Activity ::
Copy every line of the data below exactly as given, except for the pictures.

=-=-=-=-=

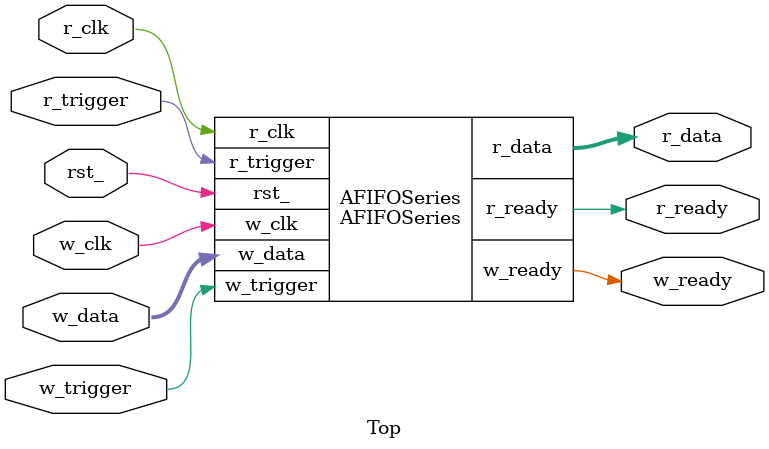
<source format=v>
`include "Util.v"
`include "ClockGen.v"
`include "Sync.v"
`include "AFIFO.v"
`include "ToggleAck.v"
`include "TogglePulse.v"
`timescale 1ns/1ps

module AFIFOSeries #(
    parameter W = 16
)(
    input wire rst_,
    
    input wire w_clk,
    input wire w_trigger,
    input wire[W-1:0] w_data,
    output wire w_ready,
    
    input wire r_clk,
    input wire r_trigger,
    output wire[W-1:0] r_data,
    output wire r_ready
);
    wire        afifo1_rst_;
    wire        afifo1_w_clk;
    wire        afifo1_w_trigger;
    wire[W-1:0] afifo1_w_data;
    wire        afifo1_w_ready;
    wire        afifo1_r_clk;
    wire        afifo1_r_trigger;
    wire[W-1:0] afifo1_r_data;
    wire        afifo1_r_ready;
    
    wire        afifo2_rst_;
    wire        afifo2_w_clk;
    wire        afifo2_w_trigger;
    wire[W-1:0] afifo2_w_data;
    wire        afifo2_w_ready;
    wire        afifo2_r_clk;
    wire        afifo2_r_trigger;
    wire[W-1:0] afifo2_r_data;
    wire        afifo2_r_ready;
    
    assign afifo1_rst_          = rst_;
    assign afifo1_w_clk         = w_clk;
    assign afifo1_w_trigger     = w_trigger;
    assign afifo1_w_data        = w_data;
    assign w_ready              = afifo1_w_ready;
    assign afifo1_r_clk         = w_clk;
    assign afifo1_r_trigger     = afifo2_w_ready;
    
    assign afifo2_rst_          = rst_;
    assign afifo2_w_clk         = w_clk;
    assign afifo2_w_trigger     = afifo1_r_ready;
    assign afifo2_w_data        = afifo1_r_data;
    assign afifo2_r_clk         = r_clk;
    assign afifo2_r_trigger     = r_trigger;
    assign r_data               = afifo2_r_data;
    assign r_ready              = afifo2_r_ready;
    
    AFIFO #(
        .W(W)
    ) AFIFO1 (
        .rst_(afifo1_rst_),
        
        .w_clk(afifo1_w_clk),
        .w_trigger(afifo1_w_trigger),
        .w_data(afifo1_w_data),
        .w_ready(afifo1_w_ready),
        
        .r_clk(afifo1_r_clk),
        .r_trigger(afifo1_r_trigger),
        .r_data(afifo1_r_data),
        .r_ready(afifo1_r_ready)
    );
    
    AFIFO #(
        .W(W)
    ) AFIFO2 (
        .rst_(afifo2_rst_),
        
        .w_clk(afifo2_w_clk),
        .w_trigger(afifo2_w_trigger),
        .w_data(afifo2_w_data),
        .w_ready(afifo2_w_ready),
        
        .r_clk(afifo2_r_clk),
        .r_trigger(afifo2_r_trigger),
        .r_data(afifo2_r_data),
        .r_ready(afifo2_r_ready)
    );

endmodule

module Top #(
    parameter W = 16
)(
    input wire rst_,
    
    input wire w_clk,
    input wire w_trigger,
    input wire[W-1:0] w_data,
    output wire w_ready,
    
    input wire r_clk,
    input wire r_trigger,
    output wire[W-1:0] r_data,
    output wire r_ready
);
    AFIFOSeries AFIFOSeries(
        .rst_(rst_),
        .w_clk(w_clk),
        .w_trigger(w_trigger),
        .w_data(w_data),
        .w_ready(w_ready),
        .r_clk(r_clk),
        .r_trigger(r_trigger),
        .r_data(r_data),
        .r_ready(r_ready)
    );
endmodule








`ifdef SIM
module Testbench();
    localparam W = 16;
    
    wire rst_;
    wire w_clk;
    wire w_trigger;
    wire[W-1:0] w_data;
    wire w_ready;
    wire r_clk;
    wire r_trigger;
    wire[W-1:0] r_data;
    wire r_ready;
    
    Top #(.W(W)) Top(
        .rst_(rst_),
        .w_clk(w_clk),
        .w_trigger(w_trigger),
        .w_data(w_data),
        .w_ready(w_ready),
        .r_clk(r_clk),
        .r_trigger(r_trigger),
        .r_data(r_data),
        .r_ready(r_ready)
    );
    
    initial begin
        $dumpfile("Top.vcd");
        $dumpvars(0, Testbench);
    end
endmodule
`endif



</source>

=-=-=-=-=

Reply to the exercise ::
<source format=v>
`include "Util.v"
`include "ClockGen.v"
`include "Sync.v"
`include "AFIFO.v"
`include "ToggleAck.v"
`include "TogglePulse.v"
`timescale 1ns/1ps

module AFIFOSeries #(
    parameter W = 16
)(
    input wire rst_,
    
    input wire w_clk,
    input wire w_trigger,
    input wire[W-1:0] w_data,
    output wire w_ready,
    
    input wire r_clk,
    input wire r_trigger,
    output wire[W-1:0] r_data,
    output wire r_ready
);
    wire        afifo1_rst_;
    wire        afifo1_w_clk;
    wire        afifo1_w_trigger;
    wire[W-1:0] afifo1_w_data;
    wire        afifo1_w_ready;
    wire        afifo1_r_clk;
    wire        afifo1_r_trigger;
    wire[W-1:0] afifo1_r_data;
    wire        afifo1_r_ready;
    
    wire        afifo2_rst_;
    wire        afifo2_w_clk;
    wire        afifo2_w_trigger;
    wire[W-1:0] afifo2_w_data;
    wire        afifo2_w_ready;
    wire        afifo2_r_clk;
    wire        afifo2_r_trigger;
    wire[W-1:0] afifo2_r_data;
    wire        afifo2_r_ready;
    
    assign afifo1_rst_          = rst_;
    assign afifo1_w_clk         = w_clk;
    assign afifo1_w_trigger     = w_trigger;
    assign afifo1_w_data        = w_data;
    assign w_ready              = afifo1_w_ready;
    assign afifo1_r_clk         = w_clk;
    assign afifo1_r_trigger     = afifo2_w_ready;
    
    assign afifo2_rst_          = rst_;
    assign afifo2_w_clk         = w_clk;
    assign afifo2_w_trigger     = afifo1_r_ready;
    assign afifo2_w_data        = afifo1_r_data;
    assign afifo2_r_clk         = r_clk;
    assign afifo2_r_trigger     = r_trigger;
    assign r_data               = afifo2_r_data;
    assign r_ready              = afifo2_r_ready;
    
    AFIFO #(
        .W(W)
    ) AFIFO1 (
        .rst_(afifo1_rst_),
        
        .w_clk(afifo1_w_clk),
        .w_trigger(afifo1_w_trigger),
        .w_data(afifo1_w_data),
        .w_ready(afifo1_w_ready),
        
        .r_clk(afifo1_r_clk),
        .r_trigger(afifo1_r_trigger),
        .r_data(afifo1_r_data),
        .r_ready(afifo1_r_ready)
    );
    
    AFIFO #(
        .W(W)
    ) AFIFO2 (
        .rst_(afifo2_rst_),
        
        .w_clk(afifo2_w_clk),
        .w_trigger(afifo2_w_trigger),
        .w_data(afifo2_w_data),
        .w_ready(afifo2_w_ready),
        
        .r_clk(afifo2_r_clk),
        .r_trigger(afifo2_r_trigger),
        .r_data(afifo2_r_data),
        .r_ready(afifo2_r_ready)
    );

endmodule

module Top #(
    parameter W = 16
)(
    input wire rst_,
    
    input wire w_clk,
    input wire w_trigger,
    input wire[W-1:0] w_data,
    output wire w_ready,
    
    input wire r_clk,
    input wire r_trigger,
    output wire[W-1:0] r_data,
    output wire r_ready
);
    AFIFOSeries AFIFOSeries(
        .rst_(rst_),
        .w_clk(w_clk),
        .w_trigger(w_trigger),
        .w_data(w_data),
        .w_ready(w_ready),
        .r_clk(r_clk),
        .r_trigger(r_trigger),
        .r_data(r_data),
        .r_ready(r_ready)
    );
endmodule








`ifdef SIM
module Testbench();
    localparam W = 16;
    
    wire rst_;
    wire w_clk;
    wire w_trigger;
    wire[W-1:0] w_data;
    wire w_ready;
    wire r_clk;
    wire r_trigger;
    wire[W-1:0] r_data;
    wire r_ready;
    
    Top #(.W(W)) Top(
        .rst_(rst_),
        .w_clk(w_clk),
        .w_trigger(w_trigger),
        .w_data(w_data),
        .w_ready(w_ready),
        .r_clk(r_clk),
        .r_trigger(r_trigger),
        .r_data(r_data),
        .r_ready(r_ready)
    );
    
    initial begin
        $dumpfile("Top.vcd");
        $dumpvars(0, Testbench);
    end
endmodule
`endif



</source>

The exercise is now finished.